4. August 1985: Noch herrscht Ruhe am Dig Tsho-Gletschersee in 4.365 Metern Höhe nahe dem Mount Everest. Doch das ändert sich schon bald. Gegen drei Uhr nachmittags stürzt eine gewaltige Eislawine mit lautem Getöse den Hang hinab. Sie trifft mit gewaltiger Wucht auf das Gewässer und verursacht einen „Tsunami“ von fünf Metern Höhe, der sich blitzartig über den 1,5 Kilometer langen Dig Tsho ausbreitet – und auch über den natürlichen Damm aus Schutt- und Geröllmassen schwappt.
Das GLOF-Phänomen
Innerhalb von wenigen Stunden rauschen mehr als zehn Millionen Kubikmeter Wasser ins Tal. Die Flutwelle reißt alles mit, was sich ihr in den Weg stellt und zerstört unter anderem 14 Brücken, zahlreiche Gebäude und Felder. Allein am Wasserkraftwerk Namche richtet das von Wissenschaftlern als GLOF (Glacial Lake Outburst Floods) bezeichnete Phänomen über eine Million Euro Sachschaden an. Und auch fünf Menschen müssen die Katastrophe mit dem Leben bezahlen. Noch 90 Kilometer flussabwärts wird die Hochwasserwelle registriert.

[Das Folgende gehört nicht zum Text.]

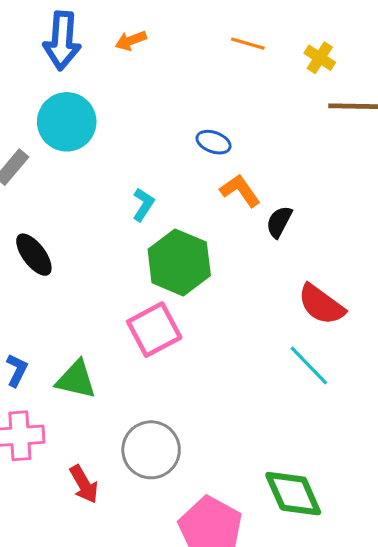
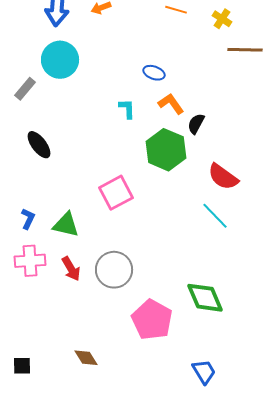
cyan L-shape: (143, 205) -> (127, 109), moved, turned -35
green hexagon: (179, 262) -> (166, 150), moved
red arrow: (84, 484) -> (71, 269), moved

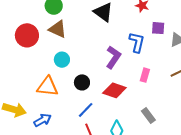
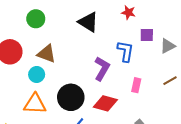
brown triangle: (58, 29) -> (47, 54), moved
cyan circle: (62, 60) -> (37, 74), moved
black circle: (82, 82) -> (71, 97), size x1.6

„Die Flutwelle kam so schnell und mit solcher Kraft, dass sie fünf Häuser, viel Vieh und große Teile des Ackerlandes mit sich riss“, beschreibt Trekkingführer Norbu Sherpa aus Nepal in einem Erlebnisbericht für den WWF seine Erfahrungen beim Gletscherseeausbruch 1985. „Eines der Häuser war das meiner Familie. Die Flut spülte unseren Gemüseacker weg und ich erinnere mich noch an die Panik in den Augen unserer Kuh, als sie ertrank. Die Flut dauerte zwei Stunden, danach stand meine Familie vor dem Nichts. Unsere Nachbarn halfen uns noch, nach unseren Habseligkeiten zu suchen, doch alles, was wir fanden, waren einige Dinge aus der Küche und sonst nichts. Wir hatten kein Zuhause mehr und kein Land“, so Sherpa weiter.

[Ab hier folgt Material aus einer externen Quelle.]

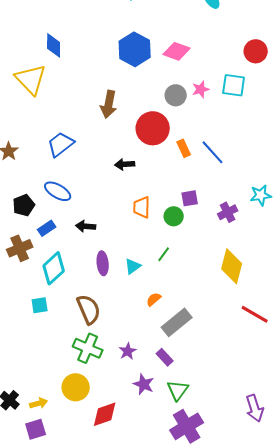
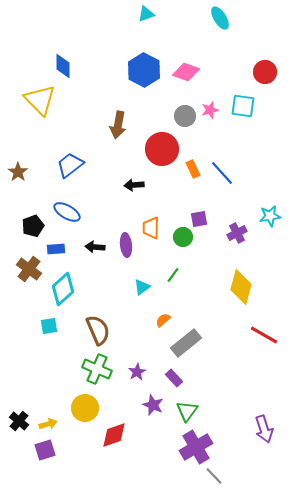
blue rectangle: (47, 228) -> (56, 249), turned 30
brown cross: (20, 248) -> (29, 269), turned -30
purple ellipse: (103, 263) -> (126, 245), moved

Immer wieder Tote und Obdachlose…
Zerstörerische GLOFs wie dieser sind jedoch beileibe kein Einzelfall – weder im Himalaja noch in anderen Hochgebirgen der Welt. Allein in Nepal gab es seit den 1930er Jahren mehr als ein Dutzend solcher Ereignisse, bei denen immer wieder auch Todesopfer zu beklagen waren. Ähnlich ist die Situation in den Alpen. Dort starben beispielsweise in der Schweiz in den letzten 400 Jahren bei vier schweren Seeausbrüchen mindestens 187 Menschen in den Fluten.